Objectif 3 : caractériser les phéromones dans les échantillons naturels
Critiquement, les phéromones identifiées jusqu’à présent ont été détectées en laboratoire. Il est possible que différents ascarosides soient libérés dans les habitats naturels, en réponse à d’autres espèces de nématodes, à des agents pathogènes ou au régime alimentaire. En outre, les ascarosides provenant de sources non élégantes et présents dans les habitats naturels de C. elegans sont encore mal caractérisés. La métabolomique peut être utilisée pour recenser les phéromones présentes dans les échantillons environnementaux qui contiennent C. elegans.
II.
Perception des phéromones par les circuits neuronaux des récepteurs – Comment les messages communiqués par l’émetteur sont-ils déchiffrés par le récepteur ? Les vers pourraient-ils distinguer les messages honnêtes émis par leur propre espèce de ceux émis par d’autres espèces et tricheurs ?
a.
Objectif 1 : Relier expérimentalement les chimiorécepteurs de C. elegans aux ligands des ascarosides
Les C. elegans dédient probablement des dizaines, voire des centaines de gènes de chimiorécepteurs à la détection des ascarosides, mais la correspondance entre les ligands et les récepteurs est encore largement inconnue. Chez la drosophile et l’homme, des essais hétérologues à grande échelle ont été utilisés pour associer un grand nombre de récepteurs à des odorants spécifiques. Des approches hétérologues à faible débit ont été utilisées chez C. elegans pour identifier les récepteurs de phéromones, mais ces expériences pourraient être étendues à l’ensemble du génome. Les candidats prometteurs issus d’essais hétérologues pourraient être facilement testés in vivo à l’aide de CRISPR.
b.
But 2 : prédire in silico les paires ascaroside/chimiorécepteur
En parallèle, l’arrimage des ligands et la dynamique moléculaire peuvent être utilisés pour prédire les phéromones ascarosides liées à un chimiorécepteur donné, en s’appuyant uniquement sur les informations relatives à la séquence des protéines.
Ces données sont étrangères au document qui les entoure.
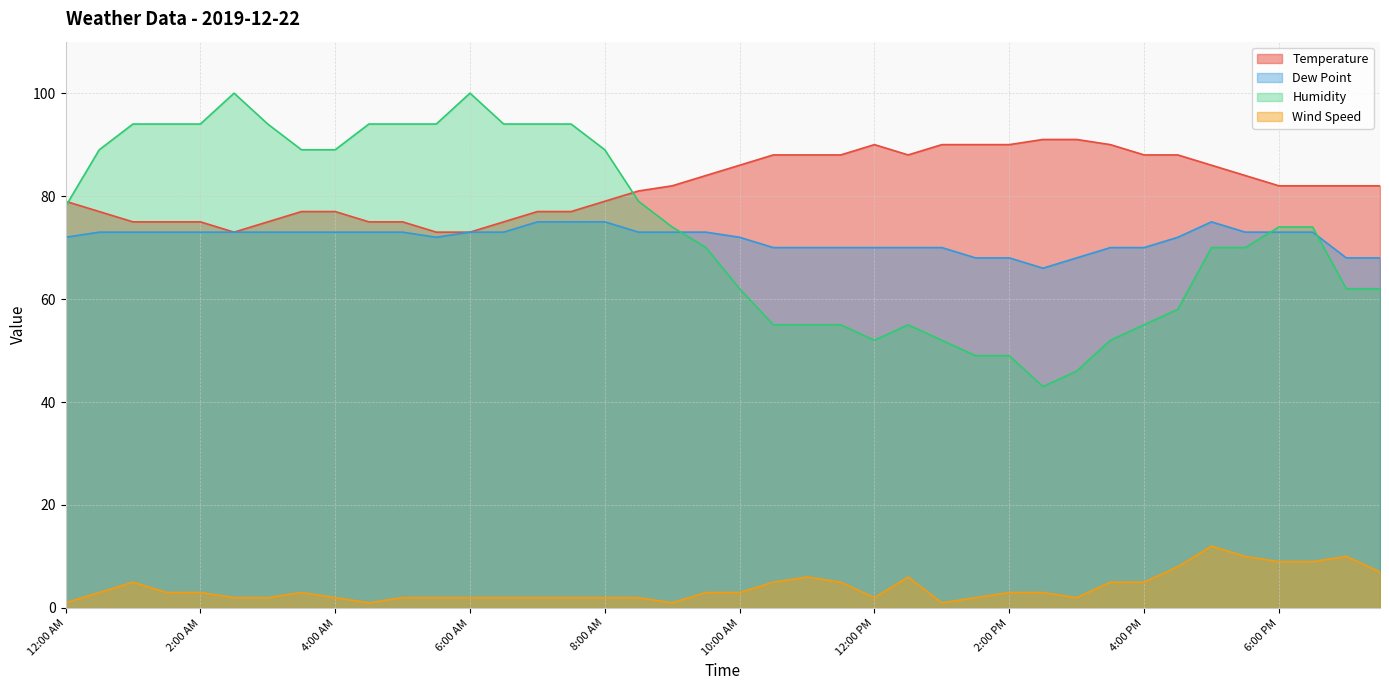

Reading left to right, list all the values displayed in this chart.

Temperature: 12:00 AM=79	12:30 AM=77	1:00 AM=75	1:30 AM=75	2:00 AM=75	2:30 AM=73	3:00 AM=75	3:30 AM=77	4:00 AM=77	4:30 AM=75	5:00 AM=75	5:30 AM=73	6:00 AM=73	6:30 AM=75	7:00 AM=77	7:30 AM=77	8:00 AM=79	8:30 AM=81	9:00 AM=82	9:30 AM=84	10:00 AM=86	10:30 AM=88	11:00 AM=88	11:30 AM=88	12:00 PM=90	12:30 PM=88	1:00 PM=90	1:30 PM=90	2:00 PM=90	2:30 PM=91	3:00 PM=91	3:30 PM=90	4:00 PM=88	4:30 PM=88	5:00 PM=86	5:30 PM=84	6:00 PM=82	6:30 PM=82	7:00 PM=82	7:30 PM=82
Dew Point: 12:00 AM=72	12:30 AM=73	1:00 AM=73	1:30 AM=73	2:00 AM=73	2:30 AM=73	3:00 AM=73	3:30 AM=73	4:00 AM=73	4:30 AM=73	5:00 AM=73	5:30 AM=72	6:00 AM=73	6:30 AM=73	7:00 AM=75	7:30 AM=75	8:00 AM=75	8:30 AM=73	9:00 AM=73	9:30 AM=73	10:00 AM=72	10:30 AM=70	11:00 AM=70	11:30 AM=70	12:00 PM=70	12:30 PM=70	1:00 PM=70	1:30 PM=68	2:00 PM=68	2:30 PM=66	3:00 PM=68	3:30 PM=70	4:00 PM=70	4:30 PM=72	5:00 PM=75	5:30 PM=73	6:00 PM=73	6:30 PM=73	7:00 PM=68	7:30 PM=68
Humidity: 12:00 AM=78	12:30 AM=89	1:00 AM=94	1:30 AM=94	2:00 AM=94	2:30 AM=100	3:00 AM=94	3:30 AM=89	4:00 AM=89	4:30 AM=94	5:00 AM=94	5:30 AM=94	6:00 AM=100	6:30 AM=94	7:00 AM=94	7:30 AM=94	8:00 AM=89	8:30 AM=79	9:00 AM=74	9:30 AM=70	10:00 AM=62	10:30 AM=55	11:00 AM=55	11:30 AM=55	12:00 PM=52	12:30 PM=55	1:00 PM=52	1:30 PM=49	2:00 PM=49	2:30 PM=43	3:00 PM=46	3:30 PM=52	4:00 PM=55	4:30 PM=58	5:00 PM=70	5:30 PM=70	6:00 PM=74	6:30 PM=74	7:00 PM=62	7:30 PM=62
Wind Speed: 12:00 AM=1	12:30 AM=3	1:00 AM=5	1:30 AM=3	2:00 AM=3	2:30 AM=2	3:00 AM=2	3:30 AM=3	4:00 AM=2	4:30 AM=1	5:00 AM=2	5:30 AM=2	6:00 AM=2	6:30 AM=2	7:00 AM=2	7:30 AM=2	8:00 AM=2	8:30 AM=2	9:00 AM=1	9:30 AM=3	10:00 AM=3	10:30 AM=5	11:00 AM=6	11:30 AM=5	12:00 PM=2	12:30 PM=6	1:00 PM=1	1:30 PM=2	2:00 PM=3	2:30 PM=3	3:00 PM=2	3:30 PM=5	4:00 PM=5	4:30 PM=8	5:00 PM=12	5:30 PM=10	6:00 PM=9	6:30 PM=9	7:00 PM=10	7:30 PM=7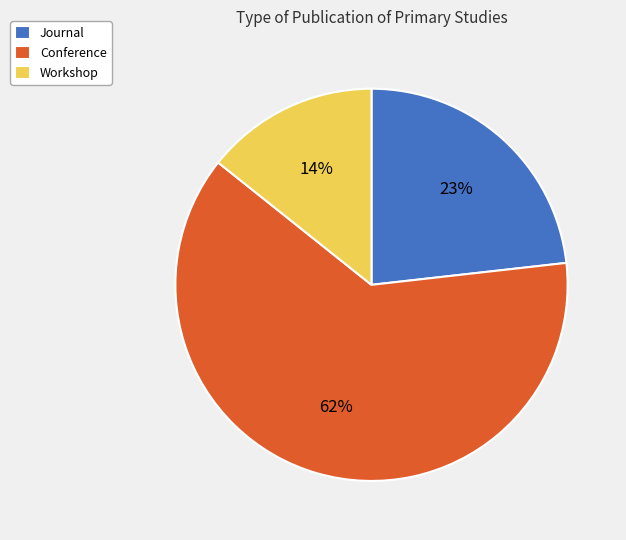

Which category has the biggest portion of the pie?

Conference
En cas de succès, cette approche pourrait être étendue au nombre croissant de nématodes apparentés disposant de séquences génomiques. Comment la sensation d’ascaroside évolue-t-elle en fonction de la libération de phéromones chez différentes espèces ? Dans quelle mesure les espèces sentent-elles les ascarosides produits par d’autres espèces ?
c.
Objectif 3 : caractériser les neurones sensoriels utilisés pour le traitement des signaux ascarosides
L’identité des RCPG candidats liant les ascarosides pourrait être utilisée pour déterminer quels neurones les expriment, fournissant une carte détaillée de la partie sensorielle du système nerveux dédiée au traitement des signaux de phéromones. Couplée à une carte tout aussi détaillée (résolution d’un seul neurone) de l’expression des protéines Gα et à des expériences visant à identifier les contacts physiques entre les RCPG et les protéines Gα, elle permettrait de tester les hypothèses sur les mécanismes moléculaires qui donnent lieu à la spécificité et à la séparation des signaux qui caractérisent la détection des ascarosides par le système nerveux.